Recommended Configurations for the Privileged Accounts Job Group

Dependencies

  • SG_AccountPrivileges – To populate the Local Administrator column, which is hidden by default, the SG_LocalAdmins job must be run prior to running this job
  • The Logon Rights > Collection job group must be run prior to running the SG_LocalPolicies job

Targeted Hosts

All Windows Servers (No DCs) for:

  • Local Administrator job group
  • Logon Rights job group

All Window Hosts for:

  • Service Accounts job group

Schedule Frequency

This job group can be scheduled to run as desired.

Workflow

Step 1 – Ensure that the configured Connection Profile has local administrator privileges and Domain Admin privileges if targeting domain controllers.

  • Assign the appropriate target host list under Hosts List Assignment for each job group

Step 2 – Prerequisite: Ensure that the .Active Directory Inventory job group has successfully run prior to running this job group.
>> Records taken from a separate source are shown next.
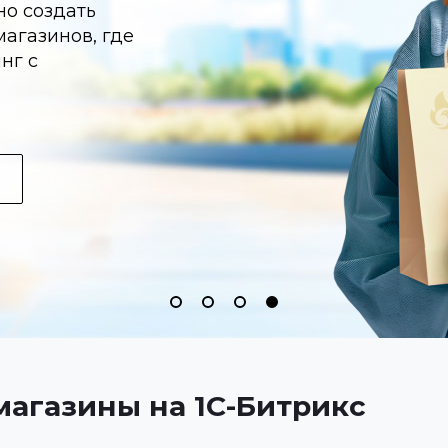
о создать
агазинов, где
нг с
магазины на 1C-Битрикс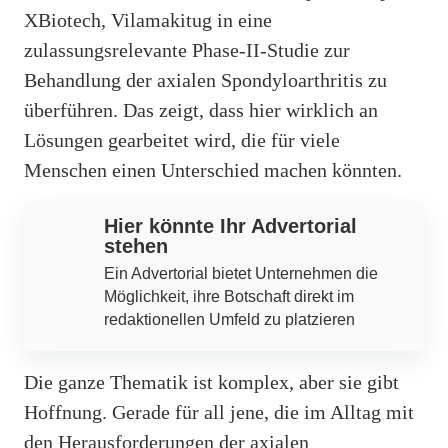
XBiotech, Vilamakitug in eine
zulassungsrelevante Phase-II-Studie zur
Behandlung der axialen Spondyloarthritis zu
überführen. Das zeigt, dass hier wirklich an
Lösungen gearbeitet wird, die für viele
Menschen einen Unterschied machen könnten.
Hier könnte Ihr Advertorial
stehen
Ein Advertorial bietet Unternehmen die
Möglichkeit, ihre Botschaft direkt im
redaktionellen Umfeld zu platzieren
Die ganze Thematik ist komplex, aber sie gibt
Hoffnung. Gerade für all jene, die im Alltag mit
den Herausforderungen der axialen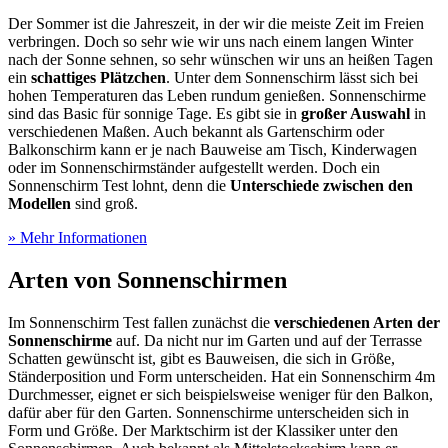
Der Sommer ist die Jahreszeit, in der wir die meiste Zeit im Freien
verbringen. Doch so sehr wie wir uns nach einem langen Winter
nach der Sonne sehnen, so sehr wünschen wir uns an heißen Tagen
ein
schattiges Plätzchen
. Unter dem Sonnenschirm lässt sich bei
hohen Temperaturen das Leben rundum genießen. Sonnenschirme
sind das Basic für sonnige Tage. Es gibt sie in
großer Auswahl
in
verschiedenen Maßen. Auch bekannt als Gartenschirm oder
Balkonschirm kann er je nach Bauweise am Tisch, Kinderwagen
oder im Sonnenschirmständer aufgestellt werden. Doch ein
Sonnenschirm Test
lohnt, denn die
Unterschiede zwischen den
Modellen
sind groß.
» Mehr Informationen
Arten von Sonnenschirmen
Im Sonnenschirm Test
fallen zunächst die
verschiedenen Arten der
Sonnenschirme
auf. Da nicht nur im Garten und auf der Terrasse
Schatten gewünscht ist, gibt es Bauweisen, die sich in Größe,
Ständerposition und Form unterscheiden. Hat ein Sonnenschirm 4m
Durchmesser, eignet er sich beispielsweise weniger für den Balkon,
dafür aber für den Garten. Sonnenschirme unterscheiden sich in
Form und Größe. Der Marktschirm ist der Klassiker unter den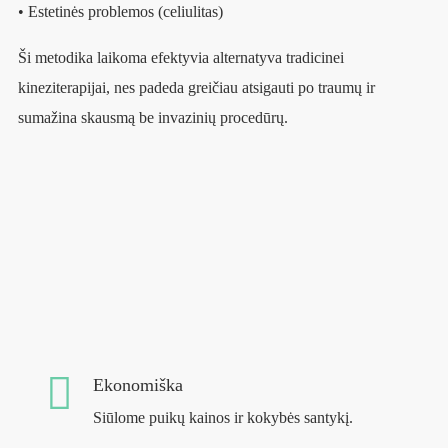
• Estetinės problemos (celiulitas)
Ši metodika laikoma efektyvia alternatyva tradicinei
kineziterapijai, nes padeda greičiau atsigauti po traumų ir
sumažina skausmą be invazinių procedūrų.
Ekonomiška
Siūlome puikų kainos ir kokybės santykį.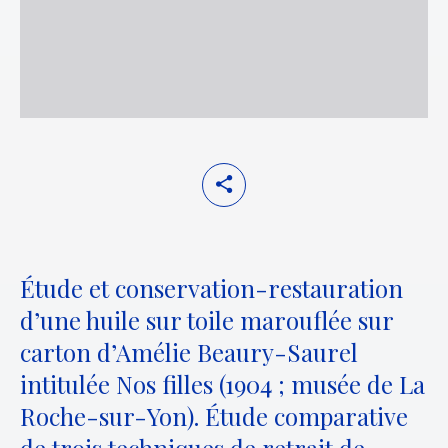
Étude et conservation-restauration
d’une huile sur toile marouflée sur
carton d’Amélie Beaury-Saurel
intitulée Nos filles (1904 ; musée de La
Roche-sur-Yon). Étude comparative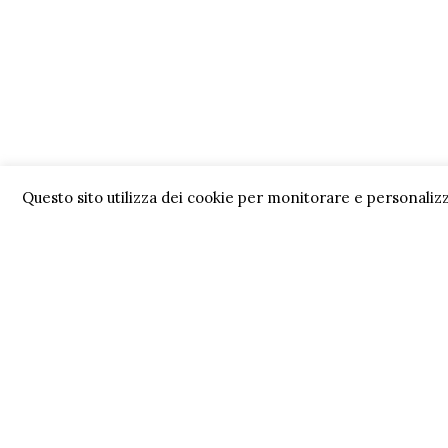
Questo sito utilizza dei cookie per monitorare e personalizz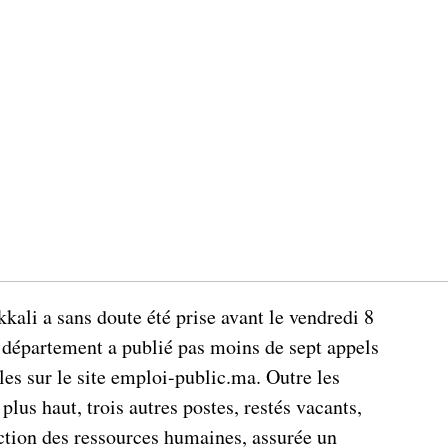
ali a sans doute été prise avant le vendredi 8
n département a publié pas moins de sept appels
les sur le site emploi-public.ma. Outre les
plus haut, trois autres postes, restés vacants,
ection des ressources humaines, assurée un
Step 3 – Schedule the Privileged Accounts job group or the individual job groups within the Privleged Accounts job group to run as desired.

Step 4 – Review the reports generated by the jobs.

The Local Administrators job group identifies the effective membership for all local administrator groups to gain an understanding of what accounts within the environment are privileged and should be monitored closely.